O desenvolvimento também alimenta
Acabo de visitar Washington DC, onde foram realizadas as Reuniões de Primavera do Banco Mundial e do Fundo Monetário Internacional, o encontro anual de duas das principais organizações do sistema financeiro global, durante as quais são analisados o estado atual da economia mundial e as perspectivas para o futuro.
É uma semana cheia de contatos entre delegações, reuniões de alto nível e dezenas de eventos.
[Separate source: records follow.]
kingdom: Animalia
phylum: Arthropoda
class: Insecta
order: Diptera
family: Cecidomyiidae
Este ano, um desses eventos chamou particularmente minha atenção, pois tratava uma questão que geralmente não relacionamos com o mundo dos bancos multilaterais de desenvolvimento: os alimentos.
“Os alimentos podem ser o remédio para o planeta?” (em espanhol) era o título do encontro que reuniu executivos do Banco Mundial, altos funcionários de governo e organizações da sociedade civil que trabalham no tema de preservação ambiental, mudança do clima e alimentação, além de uma conhecida chef americana.
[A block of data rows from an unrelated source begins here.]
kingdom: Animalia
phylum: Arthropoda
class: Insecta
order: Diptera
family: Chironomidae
Na abertura do evento, a diretora geral do Banco Mundial, Kristalina Georgieva, contou a seguinte história: ela se encontrou recentemente com o presidente do capítulo americano do Fundo Mundial de Proteção à Vida Selvagem (WWF) e perguntou-lhe qual seria o desafio mais importante que as instituições de desenvolvimento deveriam enfrentar para proteger o planeta. A resposta a intrigou: os alimentos.
A resposta pede reflexão porque, talvez por sua presença diária, os alimentos não costumam ser um tópico a que dedicamos muita atenção nas instituições que financiam o desenvolvimento. No entanto, estão tão relacionados com outros temas de que nos ocupamos que talvez seja a hora de colocá-los um pouco mais no centro de nossas conversas.
Em relatório recentemente apresentado pela revista científica The Lancet e a ONG EAT, foi feita uma tentativa de responder à questão de se será possível alimentar todos os seres humanos (os sete bilhões de hoje e os 10 bilhões que seremos em breve), sem transformar o planeta em um deserto erodido pela agricultura intensiva.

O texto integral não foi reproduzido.